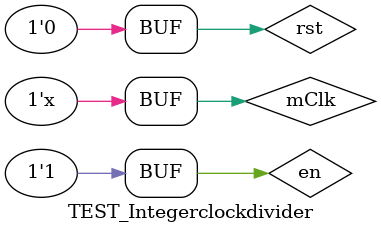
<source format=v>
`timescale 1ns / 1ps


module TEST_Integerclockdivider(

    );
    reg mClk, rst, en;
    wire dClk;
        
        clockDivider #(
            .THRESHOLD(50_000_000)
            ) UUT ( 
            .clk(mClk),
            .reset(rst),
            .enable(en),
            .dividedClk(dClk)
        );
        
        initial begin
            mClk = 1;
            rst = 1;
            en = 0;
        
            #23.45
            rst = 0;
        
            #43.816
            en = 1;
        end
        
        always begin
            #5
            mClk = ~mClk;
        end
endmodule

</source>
-=-=-
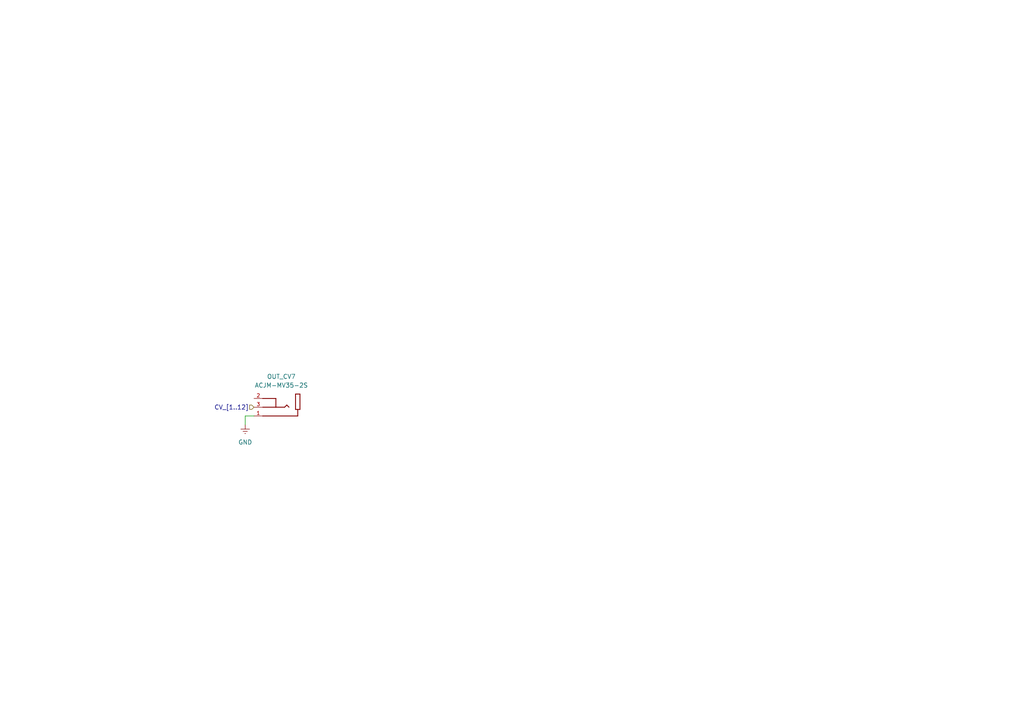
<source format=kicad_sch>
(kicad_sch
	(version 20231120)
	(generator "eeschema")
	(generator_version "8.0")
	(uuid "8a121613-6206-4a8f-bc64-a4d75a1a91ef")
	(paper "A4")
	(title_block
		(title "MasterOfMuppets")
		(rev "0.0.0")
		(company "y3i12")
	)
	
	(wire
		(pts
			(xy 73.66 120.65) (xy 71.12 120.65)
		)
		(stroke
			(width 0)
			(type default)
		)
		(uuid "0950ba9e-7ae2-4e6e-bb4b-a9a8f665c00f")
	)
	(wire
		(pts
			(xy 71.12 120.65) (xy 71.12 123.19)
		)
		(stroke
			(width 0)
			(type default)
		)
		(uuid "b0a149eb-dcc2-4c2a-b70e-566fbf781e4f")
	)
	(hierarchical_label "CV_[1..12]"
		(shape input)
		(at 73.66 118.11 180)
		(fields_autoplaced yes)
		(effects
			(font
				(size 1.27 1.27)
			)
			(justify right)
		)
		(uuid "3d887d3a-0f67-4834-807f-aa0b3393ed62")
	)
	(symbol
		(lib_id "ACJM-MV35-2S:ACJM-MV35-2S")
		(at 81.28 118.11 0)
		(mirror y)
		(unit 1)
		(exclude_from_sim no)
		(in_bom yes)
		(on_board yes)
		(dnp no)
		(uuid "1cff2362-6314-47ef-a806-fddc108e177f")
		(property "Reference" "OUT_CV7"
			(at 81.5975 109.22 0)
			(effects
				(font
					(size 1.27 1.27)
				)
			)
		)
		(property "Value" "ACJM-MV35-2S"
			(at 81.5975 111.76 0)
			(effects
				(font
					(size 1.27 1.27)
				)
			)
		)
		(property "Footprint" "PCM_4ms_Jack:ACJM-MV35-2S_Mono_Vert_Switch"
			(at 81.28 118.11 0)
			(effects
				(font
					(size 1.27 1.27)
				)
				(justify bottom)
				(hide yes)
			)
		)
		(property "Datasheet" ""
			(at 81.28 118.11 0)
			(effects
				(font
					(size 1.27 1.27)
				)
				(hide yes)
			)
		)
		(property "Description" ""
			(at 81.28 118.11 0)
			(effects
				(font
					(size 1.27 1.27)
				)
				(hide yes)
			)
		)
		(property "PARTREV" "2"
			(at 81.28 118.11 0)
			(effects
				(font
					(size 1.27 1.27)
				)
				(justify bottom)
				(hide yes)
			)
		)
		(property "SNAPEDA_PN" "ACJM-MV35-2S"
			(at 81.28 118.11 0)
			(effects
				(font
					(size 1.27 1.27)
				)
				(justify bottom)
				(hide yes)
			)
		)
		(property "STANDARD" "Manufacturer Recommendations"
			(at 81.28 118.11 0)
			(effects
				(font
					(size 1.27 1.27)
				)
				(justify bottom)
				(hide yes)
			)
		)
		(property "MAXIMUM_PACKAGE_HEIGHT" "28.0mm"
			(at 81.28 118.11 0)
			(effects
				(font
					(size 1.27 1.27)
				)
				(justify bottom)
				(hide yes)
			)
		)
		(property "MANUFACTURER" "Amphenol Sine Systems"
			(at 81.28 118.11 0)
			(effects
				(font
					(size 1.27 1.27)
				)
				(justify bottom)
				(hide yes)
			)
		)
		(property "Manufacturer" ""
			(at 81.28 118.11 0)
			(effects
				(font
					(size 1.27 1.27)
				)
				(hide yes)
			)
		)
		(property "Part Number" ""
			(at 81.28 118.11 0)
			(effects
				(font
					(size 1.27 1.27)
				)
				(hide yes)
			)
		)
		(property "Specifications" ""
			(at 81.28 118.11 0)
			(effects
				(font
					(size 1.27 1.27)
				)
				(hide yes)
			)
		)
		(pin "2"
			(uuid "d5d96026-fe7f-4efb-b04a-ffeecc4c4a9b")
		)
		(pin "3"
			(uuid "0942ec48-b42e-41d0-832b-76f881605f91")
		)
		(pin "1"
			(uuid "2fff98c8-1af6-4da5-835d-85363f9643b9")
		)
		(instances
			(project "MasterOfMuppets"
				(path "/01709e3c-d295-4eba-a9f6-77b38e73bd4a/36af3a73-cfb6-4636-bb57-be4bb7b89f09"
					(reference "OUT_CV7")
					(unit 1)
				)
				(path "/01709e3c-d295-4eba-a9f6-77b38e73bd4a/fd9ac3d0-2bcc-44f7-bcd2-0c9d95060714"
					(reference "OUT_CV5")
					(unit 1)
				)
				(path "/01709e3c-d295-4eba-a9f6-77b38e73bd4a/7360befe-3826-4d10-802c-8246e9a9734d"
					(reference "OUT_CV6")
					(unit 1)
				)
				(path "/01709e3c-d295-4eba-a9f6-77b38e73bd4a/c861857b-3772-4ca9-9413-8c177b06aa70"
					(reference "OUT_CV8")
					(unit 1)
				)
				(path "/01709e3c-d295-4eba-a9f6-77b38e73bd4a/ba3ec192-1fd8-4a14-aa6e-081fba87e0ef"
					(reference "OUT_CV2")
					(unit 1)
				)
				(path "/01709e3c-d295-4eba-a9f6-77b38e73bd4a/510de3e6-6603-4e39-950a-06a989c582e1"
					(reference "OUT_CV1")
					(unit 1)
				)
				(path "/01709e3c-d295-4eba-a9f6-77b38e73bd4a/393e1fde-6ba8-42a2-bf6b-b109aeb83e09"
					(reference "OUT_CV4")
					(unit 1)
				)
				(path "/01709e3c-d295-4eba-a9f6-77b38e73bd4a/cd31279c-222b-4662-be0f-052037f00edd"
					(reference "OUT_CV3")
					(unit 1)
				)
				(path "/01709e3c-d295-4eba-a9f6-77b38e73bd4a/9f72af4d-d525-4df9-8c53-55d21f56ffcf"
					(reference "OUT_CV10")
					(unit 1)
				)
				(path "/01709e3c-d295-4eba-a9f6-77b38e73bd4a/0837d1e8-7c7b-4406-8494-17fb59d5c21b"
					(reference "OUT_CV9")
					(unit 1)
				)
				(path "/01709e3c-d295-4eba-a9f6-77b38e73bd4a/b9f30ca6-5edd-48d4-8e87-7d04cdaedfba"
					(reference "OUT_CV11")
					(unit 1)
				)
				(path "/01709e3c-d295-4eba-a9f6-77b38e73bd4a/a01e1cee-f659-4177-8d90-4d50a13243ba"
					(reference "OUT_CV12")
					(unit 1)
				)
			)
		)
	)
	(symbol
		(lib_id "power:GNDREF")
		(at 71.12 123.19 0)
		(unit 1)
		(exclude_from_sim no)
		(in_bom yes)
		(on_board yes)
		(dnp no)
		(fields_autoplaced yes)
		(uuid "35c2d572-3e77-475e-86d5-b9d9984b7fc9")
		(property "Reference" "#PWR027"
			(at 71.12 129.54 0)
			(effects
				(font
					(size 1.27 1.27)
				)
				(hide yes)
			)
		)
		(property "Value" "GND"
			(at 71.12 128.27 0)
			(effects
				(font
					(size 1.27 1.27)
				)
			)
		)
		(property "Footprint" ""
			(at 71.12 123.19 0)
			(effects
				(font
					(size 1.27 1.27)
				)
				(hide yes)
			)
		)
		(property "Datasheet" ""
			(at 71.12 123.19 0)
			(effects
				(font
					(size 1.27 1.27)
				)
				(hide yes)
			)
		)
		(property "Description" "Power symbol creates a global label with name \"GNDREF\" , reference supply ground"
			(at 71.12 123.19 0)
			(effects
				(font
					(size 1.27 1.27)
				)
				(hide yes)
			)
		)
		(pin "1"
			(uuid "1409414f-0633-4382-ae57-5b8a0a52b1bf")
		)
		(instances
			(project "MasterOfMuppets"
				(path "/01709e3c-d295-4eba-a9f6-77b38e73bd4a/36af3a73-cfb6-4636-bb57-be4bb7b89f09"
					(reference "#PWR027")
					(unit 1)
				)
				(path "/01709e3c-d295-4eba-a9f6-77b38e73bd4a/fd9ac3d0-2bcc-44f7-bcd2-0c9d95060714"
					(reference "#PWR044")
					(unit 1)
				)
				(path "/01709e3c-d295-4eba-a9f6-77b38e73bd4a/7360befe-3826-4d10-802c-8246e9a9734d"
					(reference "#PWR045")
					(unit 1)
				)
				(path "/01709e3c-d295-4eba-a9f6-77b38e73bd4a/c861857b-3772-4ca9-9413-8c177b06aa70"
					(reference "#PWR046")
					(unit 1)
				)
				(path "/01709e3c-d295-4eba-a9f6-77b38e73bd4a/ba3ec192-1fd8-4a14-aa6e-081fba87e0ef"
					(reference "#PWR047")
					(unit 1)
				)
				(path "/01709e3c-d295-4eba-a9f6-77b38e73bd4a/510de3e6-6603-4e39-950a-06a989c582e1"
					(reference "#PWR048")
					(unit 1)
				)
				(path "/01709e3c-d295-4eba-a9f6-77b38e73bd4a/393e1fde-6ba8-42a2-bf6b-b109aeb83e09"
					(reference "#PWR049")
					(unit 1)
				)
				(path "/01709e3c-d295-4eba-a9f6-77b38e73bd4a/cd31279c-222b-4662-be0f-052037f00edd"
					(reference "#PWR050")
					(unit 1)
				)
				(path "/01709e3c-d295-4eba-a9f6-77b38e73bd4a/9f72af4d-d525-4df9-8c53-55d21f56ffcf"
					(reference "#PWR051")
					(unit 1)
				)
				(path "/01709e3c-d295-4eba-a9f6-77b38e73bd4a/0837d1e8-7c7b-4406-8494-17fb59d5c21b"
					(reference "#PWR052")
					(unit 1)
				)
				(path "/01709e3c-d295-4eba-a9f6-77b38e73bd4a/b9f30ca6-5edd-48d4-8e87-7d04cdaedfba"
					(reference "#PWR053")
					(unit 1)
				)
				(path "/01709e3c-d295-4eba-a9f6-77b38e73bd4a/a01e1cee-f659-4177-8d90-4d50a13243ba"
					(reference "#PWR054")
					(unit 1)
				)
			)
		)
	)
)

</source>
-=-=-
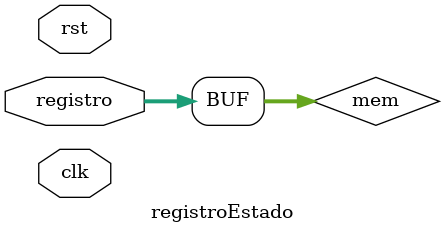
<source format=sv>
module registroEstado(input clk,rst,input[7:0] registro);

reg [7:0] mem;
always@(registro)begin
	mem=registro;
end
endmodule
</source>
-=-=-
_Exercise details_. Pull out every line above that holds the word "registro".

_Task answer_.
module registroEstado(input clk,rst,input[7:0] registro);
always@(registro)begin
	mem=registro;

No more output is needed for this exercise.